** Reading text **
----
The Queen Mother & The King Of Tonga
An analysis of a fart joke.
by Jeremy Carson
Late on in 2014 I stumbled upon a gem on YouTube. It has made for captivating viewing and provided me with no small amount of unbridled joy. Though I would recommend first time viewers to read the back story provided on the YouTube page itself, essentially it is a clip from 1998 of Billy Connolly’s appearance on a late night talk show in the US. The host, Tom Snyder, and his stage manager, are in stitches as Billy launches into an anecdote from a recent film shoot involving a fart machine, which snowballs riotously into the hysterical final joke.
Taken in context, this is a notable moment in American talk show history as we are watching a foreigner delve heedlessly into subject matter considered taboo, and to a rapturous response. In spite of the post-watershed time slot, an oddly puritanical streak remains in what broadcasters see fit to air, and toilet humour had long been consigned as vulgar juvenilia beneath adult viewers. Direct references to such bodily functions are completely avoided and even mild allusions are rare. Yet beneath the buttoned-up façade lies an inescapable truth – fart jokes are universally funny. The reactions from the host and the stage manager off-camera show how dearly they had wanted to dwell in undignified comedic spaces.
----
** Extracted records **
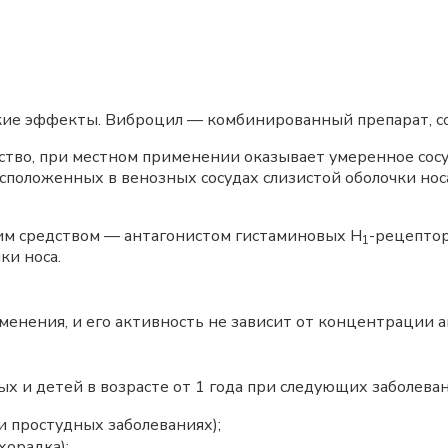
кие эффекты. Виброцил — комбинированный препарат, 
тво, при местном применении оказывает умеренное сосу
сположенных в венозных сосудах слизистой оболочки носа)
им средством — антагонистом гистаминовых Н
-рецептор
1
ки носа.
енения, и его активность не зависит от концентрации а
х и детей в возрасте от 1 года при следующих заболеван
ри простудных заболеваниях);
хорадка);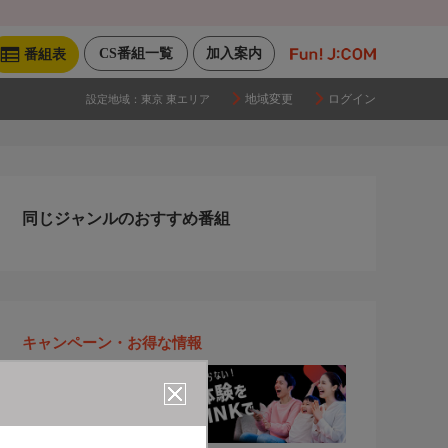
CS番組一覧
加入案内
番組表
地域変更
ログイン
設定地域：
東京 東エリア
同じジャンルのおすすめ番組
キャンペーン・お得な情報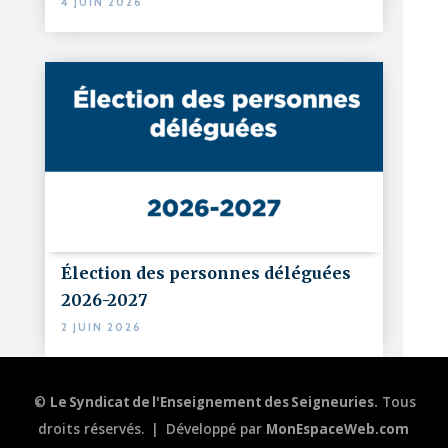
4 JUIN 2026
Élection des personnes déléguées
2026-2027
2 JUIN 2026
©
Le Syndicat de l'Enseignement des Seigneuries.
Tous
droits réservés.
|
Développé par
MonEspaceWeb.com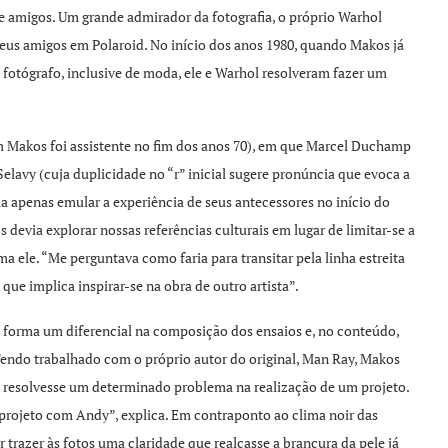
 amigos. Um grande admirador da fotografia, o próprio Warhol
seus amigos em Polaroid. No início dos anos 1980, quando Makos já
fotógrafo, inclusive de moda, ele e Warhol resolveram fazer um
m Makos foi assistente no fim dos anos 70), em que Marcel Duchamp
lavy (cuja duplicidade no “r” inicial sugere pronúncia que evoca a
ia apenas emular a experiência de seus antecessores no início do
s devia explorar nossas referências culturais em lugar de limitar-se a
ma ele. “Me perguntava como faria para transitar pela linha estreita
que implica inspirar-se na obra de outro artista”.
a forma um diferencial na composição dos ensaios e, no conteúdo,
Tendo trabalhado com o próprio autor do original, Man Ray, Makos
e resolvesse um determinado problema na realização de um projeto.
projeto com Andy”, explica. Em contraponto ao clima noir das
trazer às fotos uma claridade que realçasse a brancura da pele já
----
** Exercise requirements **
a: Translate this sentence from the fart-joke analysis into Spanish: "Direct references to such bodily functions are completely avoided and even mild allusions are rare."
b: Reproduce the passage of the fart-joke analysis that begins at the words "The Queen Mother" and stops after "hysterical final joke.".

** Results **
a: Las referencias directas a tales funciones corporales se evitan por completo, e incluso las alusiones leves son escasas.

b:
The Queen Mother & The King Of Tonga
An analysis of a fart joke.
by Jeremy Carson
Late on in 2014 I stumbled upon a gem on YouTube. It has made for captivating viewing and provided me with no small amount of unbridled joy. Though I would recommend first time viewers to read the back story provided on the YouTube page itself, essentially it is a clip from 1998 of Billy Connolly’s appearance on a late night talk show in the US. The host, Tom Snyder, and his stage manager, are in stitches as Billy launches into an anecdote from a recent film shoot involving a fart machine, which snowballs riotously into the hysterical final joke.